As it turned out, none of us had to pretend to be sick and go see Mrs. Cooney.
“Clear off your desks,” said Miss Daisy when we got back to class. “Mrs. Cooney is coming to talk to us.”
All right!
4
The Last Straw
Miss Daisy told us to be on our best behavior while she called Mrs. Cooney on the intercom. So as soon as she turned her back on the class, me and Michael got up and shook our butts.
Finally, after about a million hundred minutes of waiting, Mrs. Cooney walked in the door.
“Va-va-va-voom!” I whispered to Michael, who sits next to me.
I really don’t know what “va-va-va-voom” means, but that’s what my dad always says when he sees a picture of that movie star who looks like Mrs. Cooney.
“I’m in love,” Michael said.
“Me too,” said Ryan, who was sitting behind me.
“Me three,” I said.
It was bad enough that Mrs. Cooney had a husband. Now Michael and Ryan were in love with her too! How would I ever get Mrs. Cooney to marry me instead of all those other guys?
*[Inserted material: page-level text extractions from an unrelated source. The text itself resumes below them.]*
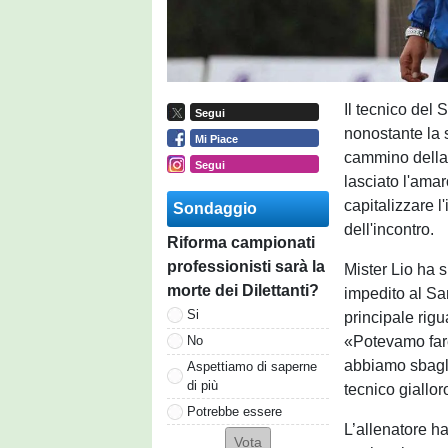
Il tecnico del
Segui
nonostante la s
Mi Piace
cammino della 
Segui
lasciato l'amar
capitalizzare l
Sondaggio
dell'incontro.
Riforma campionati
professionisti sarà la
Mister Lio ha 
morte dei Dilettanti?
impedito al Sam
Si
principale rigu
«Potevamo fare
No
abbiamo sbagli
Aspettiamo di saperne
di più
tecnico giallor
Potrebbe essere
L’allenatore ha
My friend Billy around the corner knows a lot about girls. He says the way to get a girl to like you is to make her laugh. So I decided that I would try that.
“What are you going to teach us today, Mrs. Cooney?” asked Miss Daisy.
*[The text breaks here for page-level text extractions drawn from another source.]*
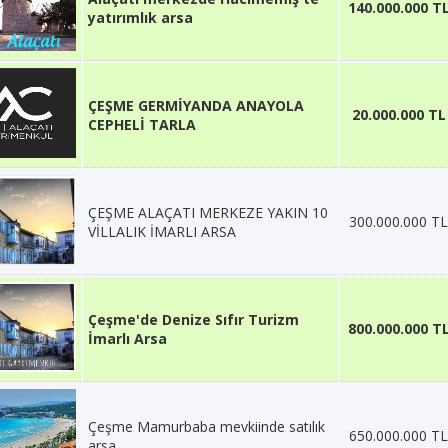
140.000.000 T
yatırımlık arsa
ÇEŞME GERMİYANDA ANAYOLA
20.000.000 TL
CEPHELİ TARLA
ÇEŞME ALAÇATI MERKEZE YAKIN 10
300.000.000 TL
VİLLALIK İMARLI ARSA
Çeşme'de Denize Sıfır Turizm
800.000.000 T
İmarlı Arsa
Çeşme Mamurbaba mevkiinde satılık
650.000.000 TL
arsa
“Today we’re going to learn about nutrition,” said Mrs. Cooney. “Does anybody know what a food pyramid is?”
“Sure,” I said. “That’s what they eat in Egypt.”
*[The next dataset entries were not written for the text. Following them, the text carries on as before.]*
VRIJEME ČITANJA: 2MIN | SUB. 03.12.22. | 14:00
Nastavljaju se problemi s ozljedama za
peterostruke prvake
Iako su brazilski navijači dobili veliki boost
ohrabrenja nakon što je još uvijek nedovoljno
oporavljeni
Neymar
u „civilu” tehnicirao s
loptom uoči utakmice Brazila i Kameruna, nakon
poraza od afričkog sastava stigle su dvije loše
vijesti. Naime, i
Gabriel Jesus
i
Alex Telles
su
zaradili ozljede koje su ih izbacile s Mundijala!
Some of the kids laughed, but Mrs. Cooney didn’t. I would have to try harder.
“Please raise your hand instead of shouting out,” said Mrs. Cooney. “Andrea?”
“The food pyramid shows the groups of foods that make up a good diet,” Andrea said.
“Good, Andrea,” said Mrs. Cooney as she held up a big poster of a pyramid with food all over it. She gave Andrea a smiley face sticker for her notebook. Andrea has so many smiley face stickers on her notebook that you can hardly see the notebook anymore.
“Can anyone name all the food groups?” asked Mrs. Cooney.
This time I raised my hand, and Mrs. Cooney called on me.
“The refrigerator, the freezer, the pantry, and the kitchen cabinets,” I said. “That’s where we group the food in my house.”
A few kids laughed. Mrs. Cooney crossed her arms in front of her and tapped her foot until the laughing died down. She had on her serious face. She’s cute when she’s serious.
“Not exactly,” she said. Andrea had her hand in the air, as usual, and she got called on. Andrea named all the
dumb food groups and got another smiley face sticker.
Why doesn’t a food pyramid fall on Andrea’s head? I wish I could punch her.
“Good,” said Mrs. Cooney. “Kids, where you eat may be as important as what you eat. Tell me, where do you usually eat your meals?”
“In my mouth,” I said. “Where else would I eat my meals?”
“No, I mean, do you eat in your kitchen?” Mrs. Cooney asked. “Do you eat in the car? Do you usually eat in front of the TV?”
“We eat all our meals in front of the TV,” I said.
“Why, A.J.?” asked Mrs. Cooney.
“Because there’s no room behind the TV,” I said. “We’d be squished.”
All the kids laughed. Mrs. Cooney put her hands on her hips and wrinkled up her forehead at me. But she still wasn’t laughing. Maybe she was in a bad mood.
“Breakfast is the most important meal of the day,” Mrs. Cooney said. “You can’t do good work at school if you haven’t eaten a good breakfast. That goes for grown-ups, too. For example, it’s hard for me to work on an empty stomach.”
“You shouldn’t work on an empty stomach, Mrs. Cooney,” I said. “You should work on your desk.”
Everybody laughed at that one. Mrs. Cooney slapped her own forehead, like there was a bug on it.
“A.J.,” said Mrs. Cooney. “Can you please try not to shout things out? Now how many of you eat breakfast in your pajamas?”
“That’s disgusting!” I said. “My mom puts my breakfast on a plate.”
“A.J.! Go sit in the hall!” Mrs. Cooney said. “That’s the last straw!”
What did straws have to do with anything? She wasn’t even talking about straws.
Why are grown-ups constantly running out of straws? I offered to bring some more straws from home, but Mrs. Cooney said she didn’t want them.